His eyes narrowed on my face. ‘Why did you send your novice away like that tonight? He’ll not have you now. They’re arrogant, these Spanish priests. They don’t like a woman telling them what to do.’

‘You know why. It was no place for him.’

‘True, but that won’t stop him trying to save you from our evil ways. I could see it in his face.’

I know he was speaking the truth. Alejandro would not give up easily. Nor did I want him to, for my heart had thrilled at the sight of him bursting through the door to save me tonight. I was in love with Alejandro – what other sign did I need of my feelings for him, when my heart beat faster at the sight of him, and everything else fell away into dust before my need to be with him, to have him at my side for ever?

Yet my head was confused, for our love could only end in disaster. A marriage between a witch and a priest was unnatural, as I had told Alejandro many times before, and a malevolent star would almost certainly darken our sky if we were to wed.

So why could I not let him go?

‘Master Dee said Alejandro was in danger.’ I reminded Richard of his message the day he had ridden into Hatfield. ‘Perhaps he needs my protection.’

‘Or perhaps he is only in danger because of his nearness to you.’

Now he was voicing my own fear. I looked away, unable to hold his gaze any longer, and stiffened in horror.
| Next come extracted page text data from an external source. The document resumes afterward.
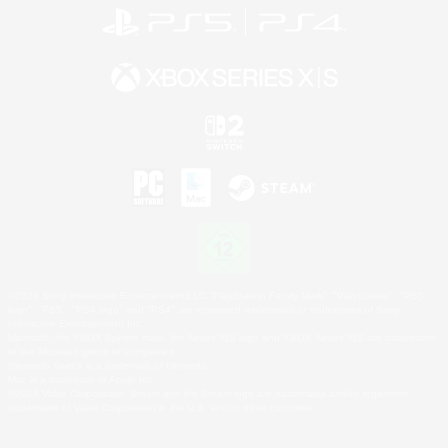
©2026 Sony Interactive Entertainment LLC."PlayStation Family Mark", "PlayStation", "PS5
logo", "PS5", "PS4 logo" and "PS4" are registered trademarks or trademarks of Sony
Interactive Entertainment Inc.
Microsoft, the XBOX Sphere mark, the Series X|S logo and XBOX Series X|S are trademarks
of the Microsoft group of companies.
Nintendo Switch is a trademark of Nintendo.
Mac is a trademark of Apple Inc.
©2026 Valve Corporation. Steam and the Steam logo are trademarks and/or registered
trademarks of Valve Corporation in the U.S. and/or other countries.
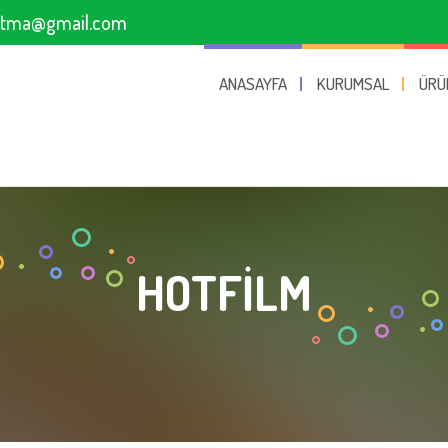
sitma@gmail.com
ANASAYFA
KURUMSAL
ÜRÜ
HOTFILM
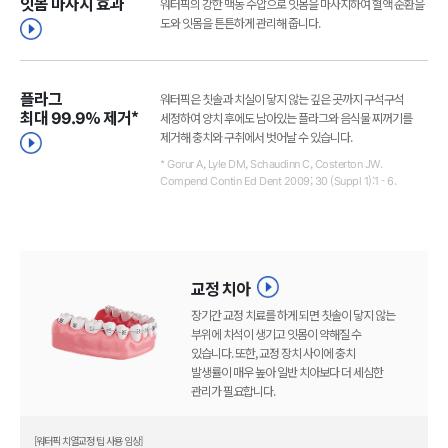
잇몸 마사지 효과
워터픽의 강한 맥동 수압으로 잇몸을 마사지하여 혈액 순환을
도와 잇몸을 튼튼하게 관리해 줍니다.
플라그
워터픽은 칫솔과 치실이 닿지 않는 깊은 곳까지 구석구석
최대 99.9% 제거*
세정하여 양치 후에도 남아있는 플라그와 음식물 찌꺼기를
제거해 충치와 구취에서 벗어날 수 있습니다.
* Gorur A, Lyle DM, Schaudinn C, Costerton JW.
Compend Contin Ed Dent 2009; 30 (Suppl 1):1 - 6.
교정 치아
장기간 교정 치료를 하게 되면 칫솔이 닿지 않는
부위에 치석이 생기고 잇몸이 약해질 수
있습니다. 또한, 교정 장치 사이에 충치
발생률이 매우 높아 일반 치아보다 더 세심한
관리가 필요합니다.
[워터픽 치열교정 팁 사용 임상]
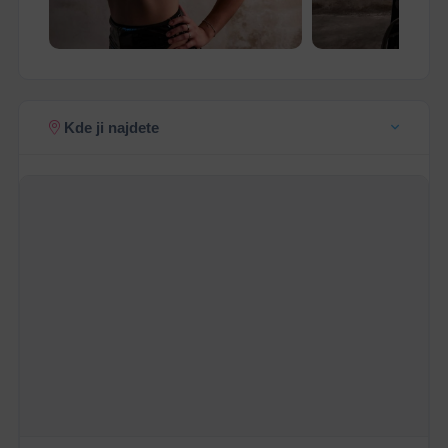
Kde ji najdete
‘What is it?’ he demanded, turning to follow my stare.

Just for one fleeting instant, as dawn lightened the skies about Hatfield, I had caught a glimpse of something –
someone
– watching us, half-hidden in the shifting shadows between trees, out there beyond the low wall of the herb
garden. Then a soft breeze blew, rustling the dark leaves, and there was nothing between the trees.

‘I thought I saw—’

He turned back, apparently having satisfied himself that no one was there. His eyes searched my face, careful and astute. ‘Your witchfinder?’

‘Perhaps.’

‘My master says this Marcus Dent may be more powerful than he seems. That you should be wary of him.’

‘I am, thank you.’

Richard noted my wry smile, and shrugged. ‘You said that you’d laid spells of protection about this place. So he cannot come at you here.’

‘Hopefully not.’ But I shuddered, remembering the axe Marcus always carried in my dreams. ‘He means to kill me. That much is certain. I have seen it in my visions.’